Le rapport met en évidence à quel point il est urgent de pérenniser et d’élargir les bons investissements et, pour les pays, de partager la charge financière de l’épidémie. De nombreux pays n’investissent pas suffisamment et doivent augmenter leurs engagements financiers intérieurs pour pérenniser et élargir leur riposte au sida. Un nouvel Indice des priorités en matière d’investissements intérieurs élaboré par l’ONUSIDA révèle que près de la moitié des 30 pays d’Afrique subsaharienne engagent des montants inférieurs à ceux qu’ils auraient les moyens d’allouer – par rapport au poids de la maladie et à la disponibilité des ressources publiques. L’indice révèle aussi que certains pays en développement dont l’économie est solide peuvent couvrir une partie substantielle de leurs besoins de ressources à partir de leurs seules sources intérieures.



[1] L’estimation 2008 du nombre de personnes vivant avec le VIH a été révisée à 32,8 millions [30,9 millions–34,7 millions] au sein de la fourchette de l’estimation précédente du fait de la prise en compte de nouvelles données nationales, notamment des résultats d’enquêtes de population menées dans des pays tels que le Mozambique.

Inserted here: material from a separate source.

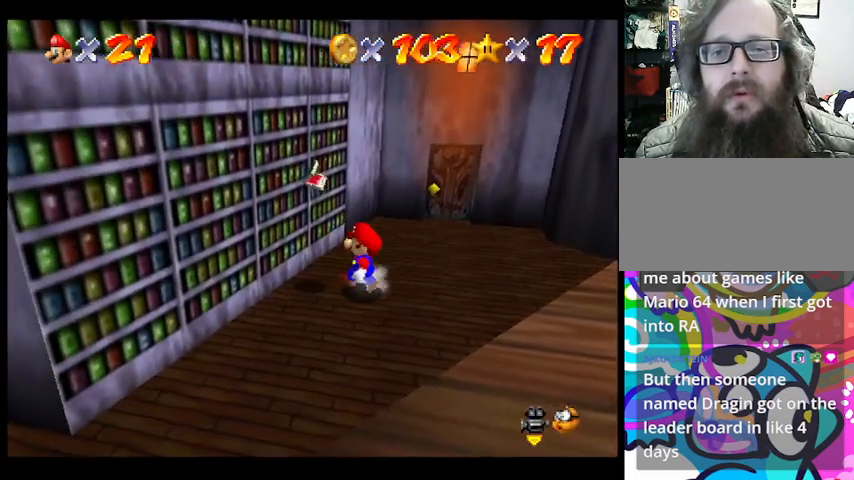
{"buttons": [], "left_stick": "left", "events": [[400, "left_stick", "left"]]}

[2] L’étude a couvert un total de 63 pays. S’agissant de certains pays affectés par des épidémies complexes qui incluent différents groupes de population ayant des comportements à risque différents et affichent aussi d’importantes disparités géographiques, tels que le Brésil, la Chine et la Fédération de Russie, ce type d’évaluation est extrêmement complexe et n’a pu être achevé dans le cadre de l’analyse des estimations relatives au VIH de 2010.